TASK DIRECTIONS
Copy the data below word for word. Start at the line that contains "common name: Hooded crow" and stop after the line that contains "scientific name: Hedera helix".

DATA LINES
------------
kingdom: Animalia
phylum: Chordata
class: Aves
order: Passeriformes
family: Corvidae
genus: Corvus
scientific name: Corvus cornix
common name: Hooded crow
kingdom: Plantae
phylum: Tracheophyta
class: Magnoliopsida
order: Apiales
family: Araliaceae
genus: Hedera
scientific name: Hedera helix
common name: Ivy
------------
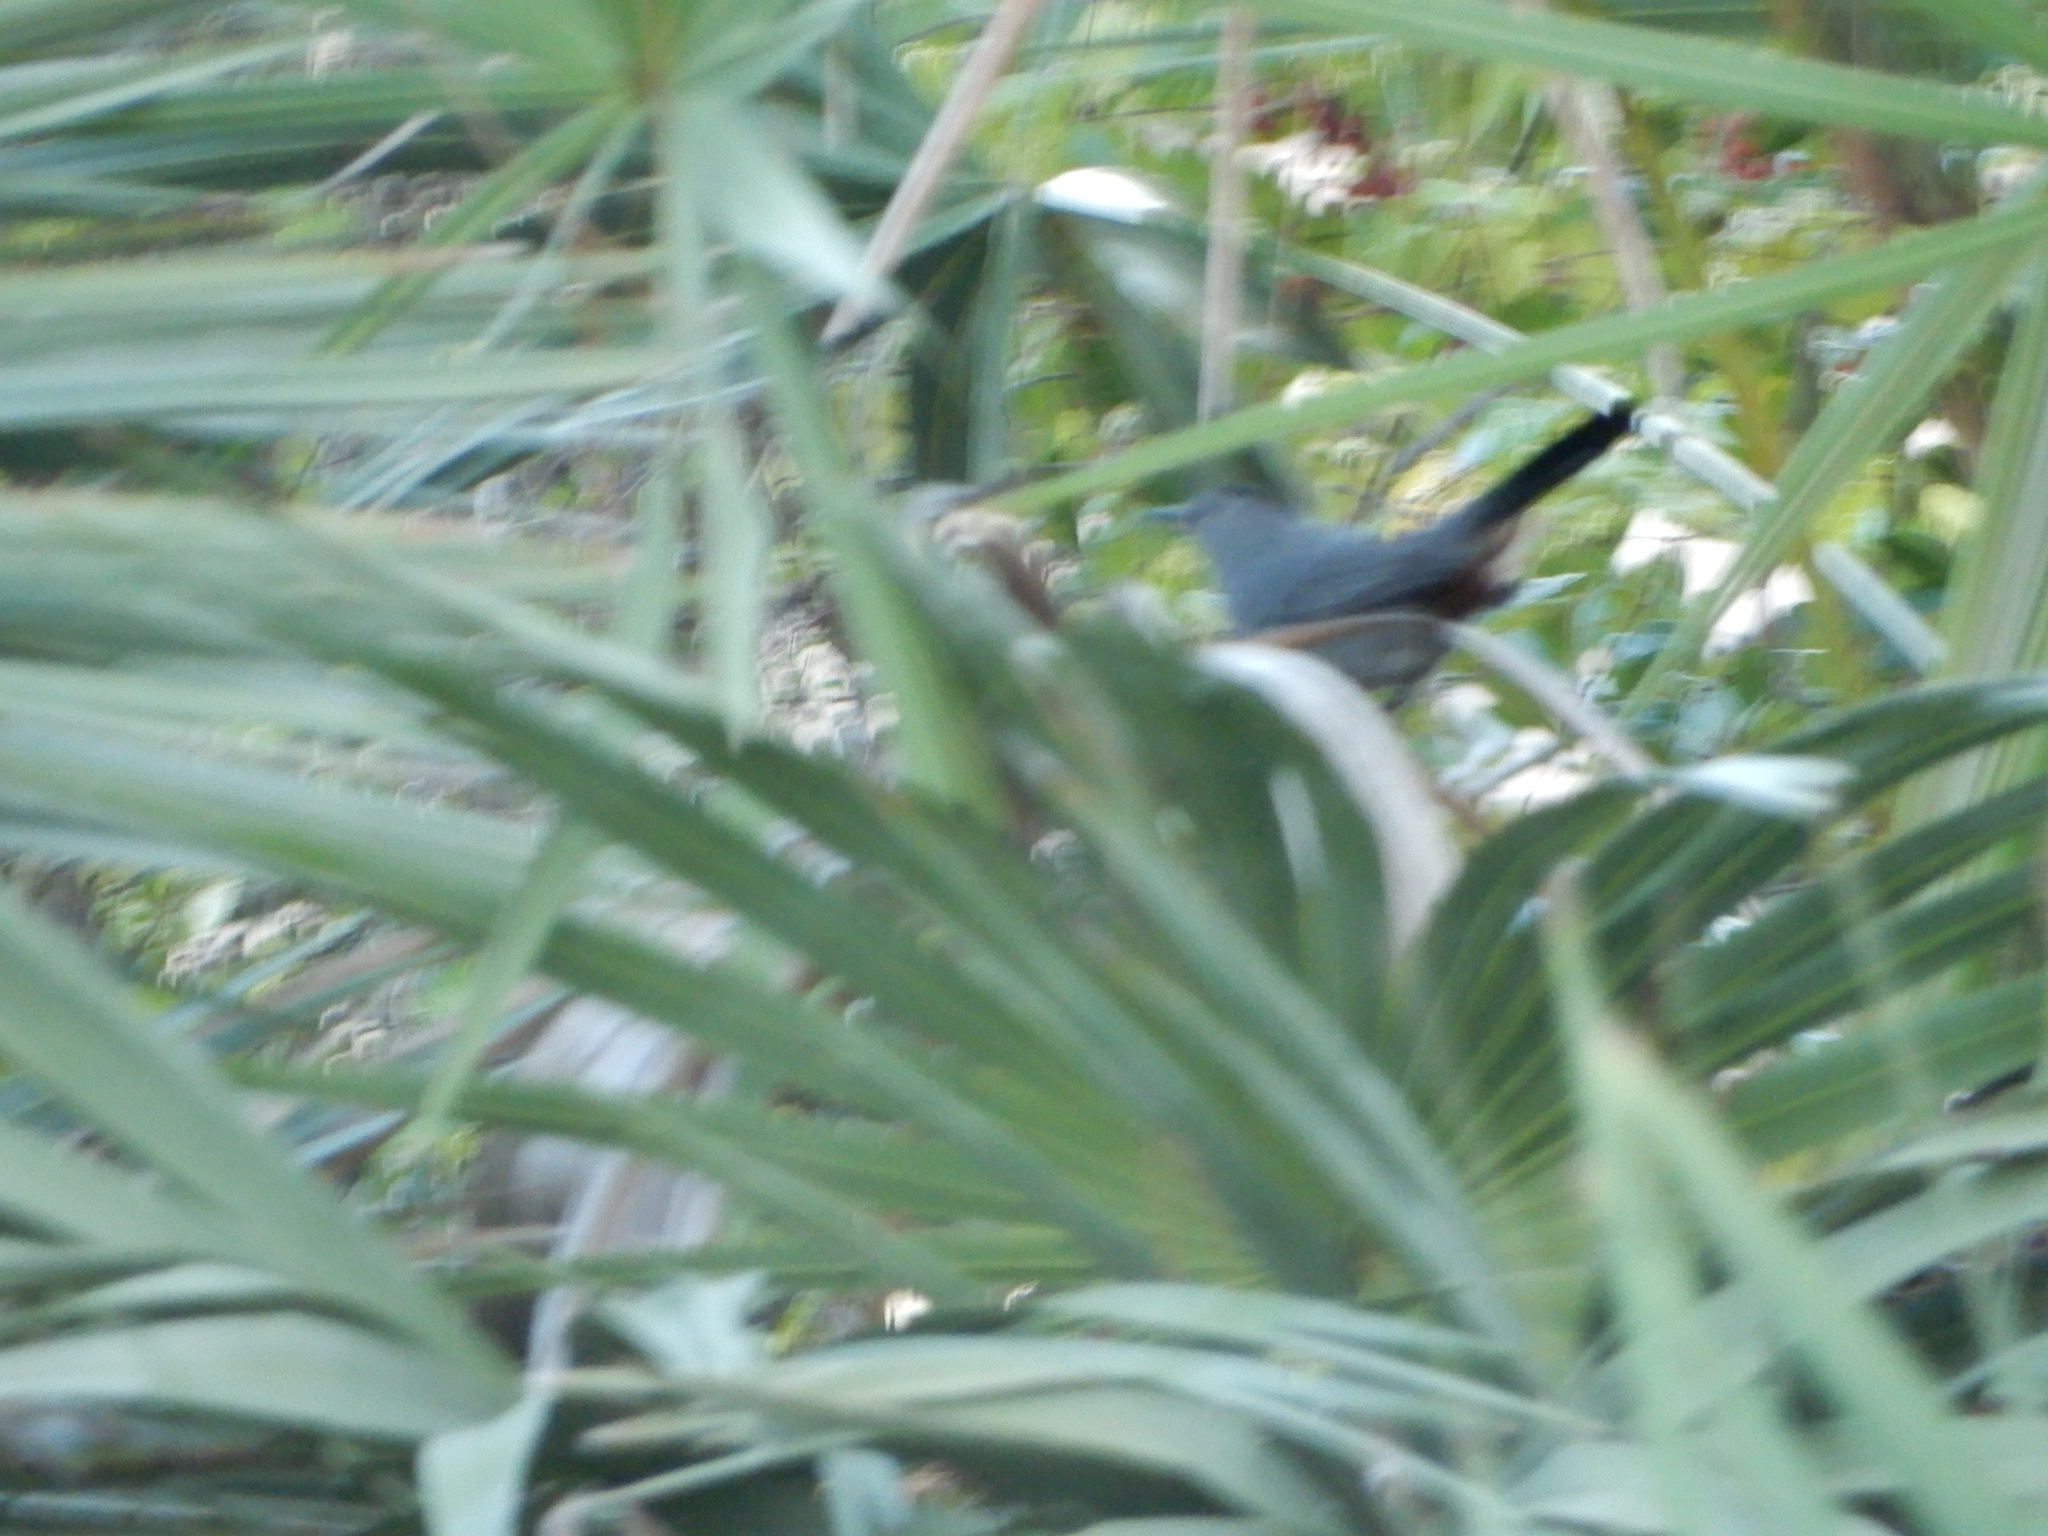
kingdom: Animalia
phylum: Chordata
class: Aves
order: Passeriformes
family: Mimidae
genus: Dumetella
------------
EXERCISE SOLUTION
common name: Hooded crow
kingdom: Plantae
phylum: Tracheophyta
class: Magnoliopsida
order: Apiales
family: Araliaceae
genus: Hedera
scientific name: Hedera helix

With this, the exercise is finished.